Work task:
Look through the data for the string "Silkscreen". Copy every line where it is found.

*** Opening of Supplied material ***

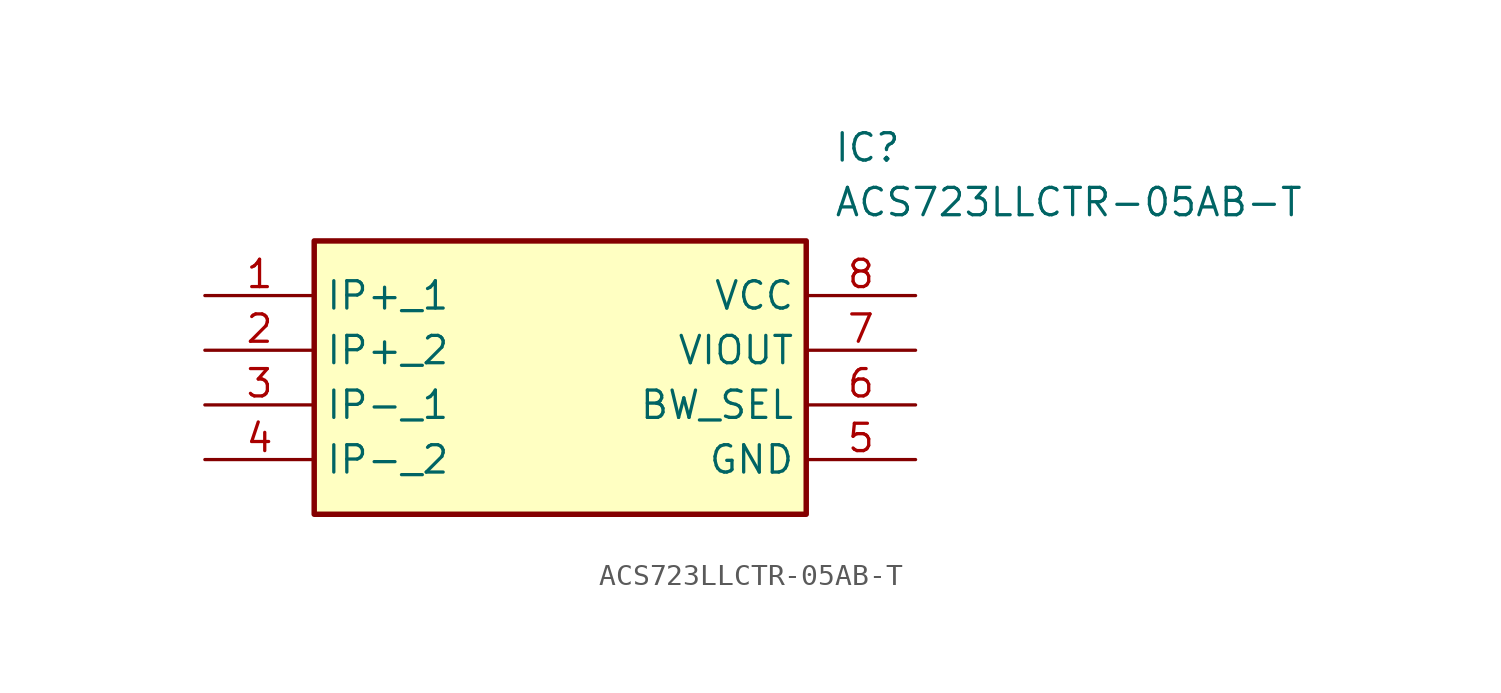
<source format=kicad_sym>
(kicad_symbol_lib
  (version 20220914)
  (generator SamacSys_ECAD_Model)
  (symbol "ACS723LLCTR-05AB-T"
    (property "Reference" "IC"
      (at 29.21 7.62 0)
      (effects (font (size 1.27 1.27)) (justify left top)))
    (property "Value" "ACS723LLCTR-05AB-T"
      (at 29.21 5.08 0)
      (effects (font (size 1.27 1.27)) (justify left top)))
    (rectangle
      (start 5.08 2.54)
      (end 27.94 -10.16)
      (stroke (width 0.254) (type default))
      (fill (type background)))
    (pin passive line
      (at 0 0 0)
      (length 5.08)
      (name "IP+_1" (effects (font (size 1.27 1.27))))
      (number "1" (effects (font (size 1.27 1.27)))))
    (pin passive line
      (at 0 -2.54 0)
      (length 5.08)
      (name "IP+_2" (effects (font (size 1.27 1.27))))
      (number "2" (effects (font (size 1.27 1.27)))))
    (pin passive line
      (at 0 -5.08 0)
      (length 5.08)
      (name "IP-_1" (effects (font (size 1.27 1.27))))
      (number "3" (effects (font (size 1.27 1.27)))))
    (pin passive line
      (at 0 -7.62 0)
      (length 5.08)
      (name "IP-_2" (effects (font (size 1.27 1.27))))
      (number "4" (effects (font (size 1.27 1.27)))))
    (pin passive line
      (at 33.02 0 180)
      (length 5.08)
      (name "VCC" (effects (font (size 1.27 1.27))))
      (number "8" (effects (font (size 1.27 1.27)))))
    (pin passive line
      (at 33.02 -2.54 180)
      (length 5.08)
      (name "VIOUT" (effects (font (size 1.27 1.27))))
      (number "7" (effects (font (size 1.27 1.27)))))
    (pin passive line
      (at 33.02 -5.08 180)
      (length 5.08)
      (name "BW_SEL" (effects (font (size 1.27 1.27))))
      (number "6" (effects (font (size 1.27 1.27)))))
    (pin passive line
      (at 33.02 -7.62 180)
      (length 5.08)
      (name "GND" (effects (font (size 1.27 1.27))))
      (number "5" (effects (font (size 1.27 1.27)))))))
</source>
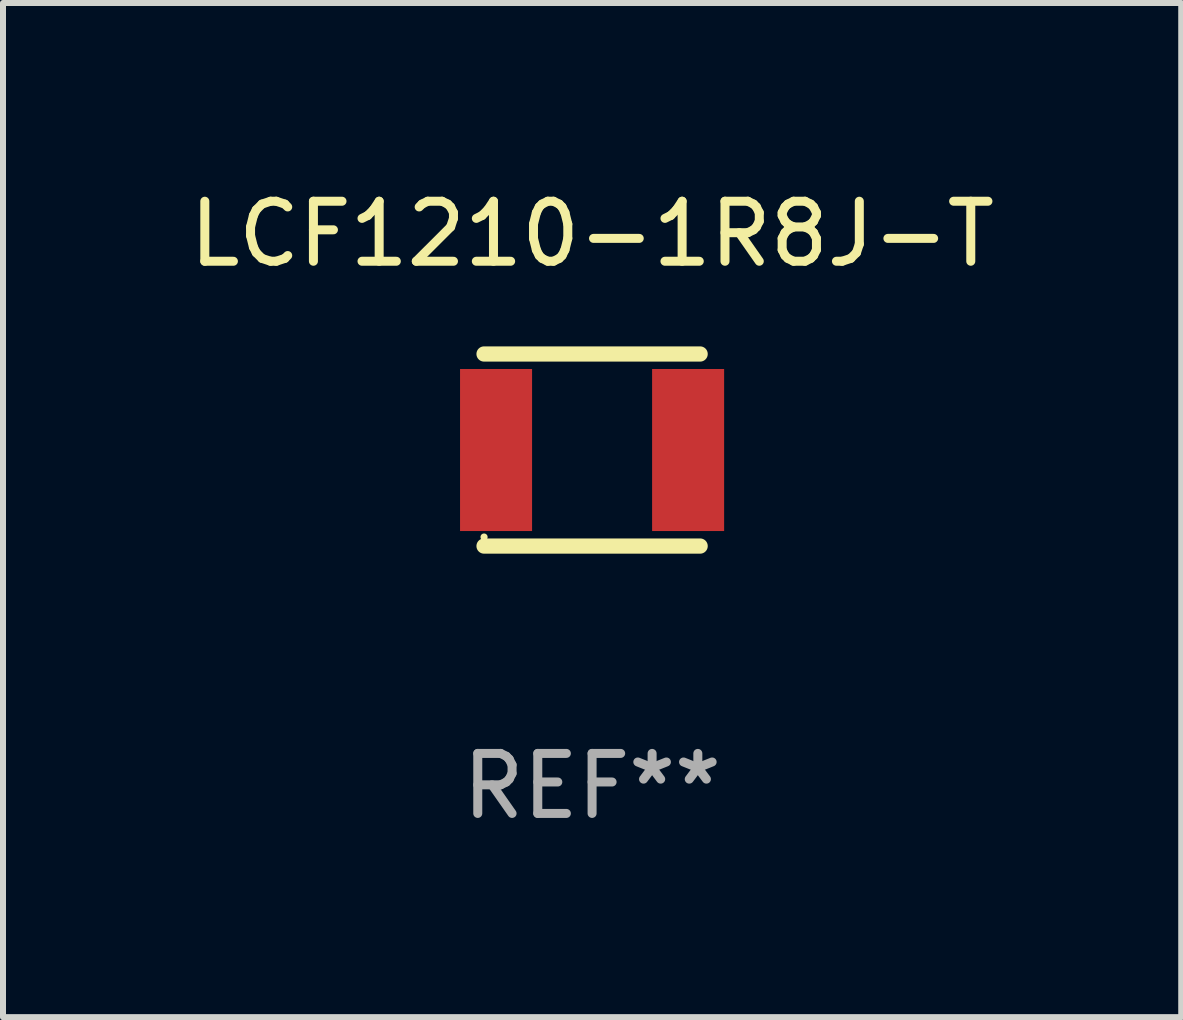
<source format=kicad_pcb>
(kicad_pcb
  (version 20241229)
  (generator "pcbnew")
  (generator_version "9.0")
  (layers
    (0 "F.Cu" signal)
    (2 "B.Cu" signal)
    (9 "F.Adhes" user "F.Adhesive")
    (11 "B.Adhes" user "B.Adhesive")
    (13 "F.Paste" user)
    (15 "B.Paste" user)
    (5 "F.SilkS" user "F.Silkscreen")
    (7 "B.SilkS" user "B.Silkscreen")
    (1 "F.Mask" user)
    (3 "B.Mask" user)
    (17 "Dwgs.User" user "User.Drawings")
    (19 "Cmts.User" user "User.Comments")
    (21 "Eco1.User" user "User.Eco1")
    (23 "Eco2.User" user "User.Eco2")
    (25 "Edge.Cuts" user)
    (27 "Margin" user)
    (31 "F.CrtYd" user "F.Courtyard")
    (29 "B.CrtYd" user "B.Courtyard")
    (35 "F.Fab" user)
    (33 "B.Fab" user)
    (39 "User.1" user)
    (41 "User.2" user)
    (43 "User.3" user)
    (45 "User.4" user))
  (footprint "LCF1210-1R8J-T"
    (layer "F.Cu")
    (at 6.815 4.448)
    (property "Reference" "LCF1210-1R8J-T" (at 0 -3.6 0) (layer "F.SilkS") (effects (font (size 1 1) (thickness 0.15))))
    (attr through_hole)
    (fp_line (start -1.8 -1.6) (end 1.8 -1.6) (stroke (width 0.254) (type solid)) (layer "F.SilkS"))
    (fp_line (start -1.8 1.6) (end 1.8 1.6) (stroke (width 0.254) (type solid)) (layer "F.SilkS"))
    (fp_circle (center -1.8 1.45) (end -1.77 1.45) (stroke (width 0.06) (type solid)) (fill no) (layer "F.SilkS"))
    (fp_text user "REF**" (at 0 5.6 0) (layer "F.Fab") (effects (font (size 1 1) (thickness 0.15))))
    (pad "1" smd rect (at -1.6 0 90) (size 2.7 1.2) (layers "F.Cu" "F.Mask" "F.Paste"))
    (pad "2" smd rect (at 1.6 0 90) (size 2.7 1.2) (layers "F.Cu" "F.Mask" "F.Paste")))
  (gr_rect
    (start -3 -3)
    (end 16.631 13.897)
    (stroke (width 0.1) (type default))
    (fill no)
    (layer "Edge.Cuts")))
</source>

*** Close of Supplied material ***

Finished exercise:
    (5 "F.SilkS" user "F.Silkscreen")
    (7 "B.SilkS" user "B.Silkscreen")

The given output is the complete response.